È tornato libero Giovanni Brusca, l’uomo che a Capaci azionò il telecomando che innescò l’esplosione che uccise Giovanni Falcone, Francesca Morvillo e gli agenti della scorta. Vito Schifani, Rocco Dicillo e Antonio Montinaro.
Era il 23 maggio del 1992, quando il boss di San Giuseppe Jato, a capo di un commando mafioso, fece esplodere la tonnellata di tritolo sistemata all’interno di fustini in un cunicolo di drenaggio sotto l’autostrada Palermo Trapani, in prossimità dello svincolo di Capaci.
Falcone, assieme alla moglie, tornavano dall’aeroporto di Punta Raisi, dove erano atterrati con un volo proveniente da Roma.
Il corteo formato da tre auto, tre Fiat Croma blindate, non ebbe scampo.
Della scorta si salvò solo l’agente Angelo Corbo.
Giovanni Brusca, uno dei più spietati criminali della storia della mafia, è stato condannato per oltre un centinaio di omicidi, tra cui quello di Giuseppe Di Matteo, figlio del pentito Santino Di Matteo, strangolato e sciolto nell’acido quando aveva solo 15 anni.
Arrestato il 20 maggio 1996, nel 2000 gli fu riconosciuto lo status di collaboratore di giustizia.

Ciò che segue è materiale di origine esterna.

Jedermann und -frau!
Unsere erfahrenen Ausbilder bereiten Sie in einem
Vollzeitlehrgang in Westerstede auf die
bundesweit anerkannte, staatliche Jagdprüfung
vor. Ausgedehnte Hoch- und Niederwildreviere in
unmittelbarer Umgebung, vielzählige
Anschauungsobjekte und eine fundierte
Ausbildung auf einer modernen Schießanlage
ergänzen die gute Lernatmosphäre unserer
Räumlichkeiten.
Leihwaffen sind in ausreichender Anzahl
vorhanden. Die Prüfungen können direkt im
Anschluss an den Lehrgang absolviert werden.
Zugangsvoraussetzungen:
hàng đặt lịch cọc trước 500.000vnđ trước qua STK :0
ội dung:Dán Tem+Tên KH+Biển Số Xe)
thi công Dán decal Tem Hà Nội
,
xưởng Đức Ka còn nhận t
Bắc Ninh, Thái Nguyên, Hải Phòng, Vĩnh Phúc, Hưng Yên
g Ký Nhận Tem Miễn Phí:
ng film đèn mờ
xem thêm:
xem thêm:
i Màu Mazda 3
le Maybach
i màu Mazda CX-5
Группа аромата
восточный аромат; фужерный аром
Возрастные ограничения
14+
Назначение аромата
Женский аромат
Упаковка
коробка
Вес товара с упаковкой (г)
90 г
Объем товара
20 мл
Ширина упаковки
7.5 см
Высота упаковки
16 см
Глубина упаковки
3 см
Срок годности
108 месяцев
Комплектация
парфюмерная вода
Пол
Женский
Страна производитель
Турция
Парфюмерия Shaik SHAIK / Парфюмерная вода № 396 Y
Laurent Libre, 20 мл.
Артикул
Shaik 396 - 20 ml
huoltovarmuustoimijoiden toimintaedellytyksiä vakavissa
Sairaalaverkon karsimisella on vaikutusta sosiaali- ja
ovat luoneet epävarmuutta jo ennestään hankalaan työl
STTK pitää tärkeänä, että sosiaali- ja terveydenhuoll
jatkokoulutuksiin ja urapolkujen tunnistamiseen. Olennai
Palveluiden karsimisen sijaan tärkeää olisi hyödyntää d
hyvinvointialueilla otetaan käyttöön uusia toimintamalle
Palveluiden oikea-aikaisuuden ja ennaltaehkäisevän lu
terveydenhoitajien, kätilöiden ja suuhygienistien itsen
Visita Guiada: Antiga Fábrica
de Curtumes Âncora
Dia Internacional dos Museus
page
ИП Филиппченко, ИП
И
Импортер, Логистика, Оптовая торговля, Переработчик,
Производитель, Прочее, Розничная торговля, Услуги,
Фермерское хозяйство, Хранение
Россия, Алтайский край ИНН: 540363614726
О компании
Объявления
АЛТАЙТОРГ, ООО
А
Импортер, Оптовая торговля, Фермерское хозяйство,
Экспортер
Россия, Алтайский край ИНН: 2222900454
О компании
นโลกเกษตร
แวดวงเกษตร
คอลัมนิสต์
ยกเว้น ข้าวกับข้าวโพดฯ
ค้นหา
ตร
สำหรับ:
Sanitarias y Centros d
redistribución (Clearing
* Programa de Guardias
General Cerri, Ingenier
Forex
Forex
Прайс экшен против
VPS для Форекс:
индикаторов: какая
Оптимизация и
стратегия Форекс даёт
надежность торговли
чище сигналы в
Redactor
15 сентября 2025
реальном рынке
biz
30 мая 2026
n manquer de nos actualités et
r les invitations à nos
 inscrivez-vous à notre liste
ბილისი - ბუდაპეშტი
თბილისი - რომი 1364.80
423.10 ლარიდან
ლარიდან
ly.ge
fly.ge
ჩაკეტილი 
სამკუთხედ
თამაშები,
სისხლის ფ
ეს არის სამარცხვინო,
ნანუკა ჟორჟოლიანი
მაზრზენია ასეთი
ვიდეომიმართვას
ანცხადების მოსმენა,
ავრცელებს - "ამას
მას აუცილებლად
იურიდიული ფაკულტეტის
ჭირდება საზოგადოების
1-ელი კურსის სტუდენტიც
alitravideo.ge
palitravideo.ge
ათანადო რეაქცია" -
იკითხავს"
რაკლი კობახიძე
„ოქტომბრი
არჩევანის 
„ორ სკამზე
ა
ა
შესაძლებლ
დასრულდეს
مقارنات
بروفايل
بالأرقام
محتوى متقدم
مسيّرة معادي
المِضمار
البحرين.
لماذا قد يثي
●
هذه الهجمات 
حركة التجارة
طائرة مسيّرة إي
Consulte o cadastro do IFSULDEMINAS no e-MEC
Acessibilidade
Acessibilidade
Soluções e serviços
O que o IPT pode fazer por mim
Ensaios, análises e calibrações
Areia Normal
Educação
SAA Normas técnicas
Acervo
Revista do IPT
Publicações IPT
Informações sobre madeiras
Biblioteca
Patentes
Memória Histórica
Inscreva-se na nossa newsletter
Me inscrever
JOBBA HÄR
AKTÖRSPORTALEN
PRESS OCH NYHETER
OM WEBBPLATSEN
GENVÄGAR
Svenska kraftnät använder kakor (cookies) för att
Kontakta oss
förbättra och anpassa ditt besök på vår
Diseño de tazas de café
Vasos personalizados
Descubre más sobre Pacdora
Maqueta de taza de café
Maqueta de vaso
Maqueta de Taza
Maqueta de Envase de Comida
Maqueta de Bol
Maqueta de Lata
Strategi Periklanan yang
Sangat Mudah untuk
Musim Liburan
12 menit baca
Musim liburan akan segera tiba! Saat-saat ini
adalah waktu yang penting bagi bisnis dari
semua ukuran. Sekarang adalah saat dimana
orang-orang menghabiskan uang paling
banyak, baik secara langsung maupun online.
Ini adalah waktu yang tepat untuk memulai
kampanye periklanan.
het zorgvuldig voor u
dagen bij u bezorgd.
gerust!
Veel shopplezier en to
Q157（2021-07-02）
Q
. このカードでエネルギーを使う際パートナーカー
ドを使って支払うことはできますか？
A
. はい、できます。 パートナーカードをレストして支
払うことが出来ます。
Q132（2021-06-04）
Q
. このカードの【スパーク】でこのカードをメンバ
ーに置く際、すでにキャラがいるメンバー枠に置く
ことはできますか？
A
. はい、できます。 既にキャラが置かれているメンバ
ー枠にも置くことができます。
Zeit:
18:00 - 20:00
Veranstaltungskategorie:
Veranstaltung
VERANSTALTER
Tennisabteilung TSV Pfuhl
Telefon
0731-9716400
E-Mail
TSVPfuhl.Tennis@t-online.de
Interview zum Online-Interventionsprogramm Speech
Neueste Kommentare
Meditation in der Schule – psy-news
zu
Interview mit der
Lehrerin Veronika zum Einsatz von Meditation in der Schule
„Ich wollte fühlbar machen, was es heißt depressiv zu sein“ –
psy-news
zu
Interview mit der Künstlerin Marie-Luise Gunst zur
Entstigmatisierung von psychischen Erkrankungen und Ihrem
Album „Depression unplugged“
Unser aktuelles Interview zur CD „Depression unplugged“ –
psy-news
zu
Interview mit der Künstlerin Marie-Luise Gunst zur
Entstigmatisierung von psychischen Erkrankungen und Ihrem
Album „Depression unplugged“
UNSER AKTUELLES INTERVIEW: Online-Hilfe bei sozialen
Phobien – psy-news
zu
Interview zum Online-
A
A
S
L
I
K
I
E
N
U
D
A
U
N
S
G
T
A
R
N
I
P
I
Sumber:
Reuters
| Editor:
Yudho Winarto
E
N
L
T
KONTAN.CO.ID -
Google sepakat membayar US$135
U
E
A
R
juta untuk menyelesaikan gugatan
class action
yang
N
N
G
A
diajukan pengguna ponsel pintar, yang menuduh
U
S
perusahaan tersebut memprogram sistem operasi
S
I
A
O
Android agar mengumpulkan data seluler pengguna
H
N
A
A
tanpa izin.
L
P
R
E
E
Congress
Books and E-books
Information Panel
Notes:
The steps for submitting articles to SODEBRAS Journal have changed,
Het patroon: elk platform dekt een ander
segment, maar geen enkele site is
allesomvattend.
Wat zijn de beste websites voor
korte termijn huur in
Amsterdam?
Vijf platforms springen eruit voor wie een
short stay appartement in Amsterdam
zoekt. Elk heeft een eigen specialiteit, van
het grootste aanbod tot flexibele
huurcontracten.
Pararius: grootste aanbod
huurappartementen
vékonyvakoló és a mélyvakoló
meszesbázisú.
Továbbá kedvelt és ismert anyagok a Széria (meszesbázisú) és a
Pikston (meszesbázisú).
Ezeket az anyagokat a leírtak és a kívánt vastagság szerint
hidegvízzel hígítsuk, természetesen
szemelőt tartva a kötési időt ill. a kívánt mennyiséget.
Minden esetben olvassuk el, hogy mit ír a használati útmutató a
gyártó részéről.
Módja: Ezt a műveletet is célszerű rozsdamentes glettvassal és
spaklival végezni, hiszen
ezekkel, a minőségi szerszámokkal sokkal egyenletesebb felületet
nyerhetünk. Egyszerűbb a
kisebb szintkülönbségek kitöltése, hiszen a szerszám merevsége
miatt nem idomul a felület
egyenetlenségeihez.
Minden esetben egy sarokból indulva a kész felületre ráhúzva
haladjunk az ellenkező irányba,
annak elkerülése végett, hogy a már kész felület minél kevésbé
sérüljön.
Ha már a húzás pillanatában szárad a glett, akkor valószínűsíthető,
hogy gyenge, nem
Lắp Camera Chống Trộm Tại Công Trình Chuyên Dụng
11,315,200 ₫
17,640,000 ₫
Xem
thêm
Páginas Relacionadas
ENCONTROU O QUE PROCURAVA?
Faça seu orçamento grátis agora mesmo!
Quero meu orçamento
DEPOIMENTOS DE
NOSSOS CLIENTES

Il 31 maggio del 2021, dopo avere scontato la pena di 25 anni carcere, era tornato libero ma sottoposto al regime di libertà vigilata, come stabilito dalla Corte d’appello di Milano, per 4 anni, periodo che si è concluso a fine maggio
Brusca continuerà a vivere lontano dalla Sicilia sotto falsa identità e resterà sottoposto al programma di protezione.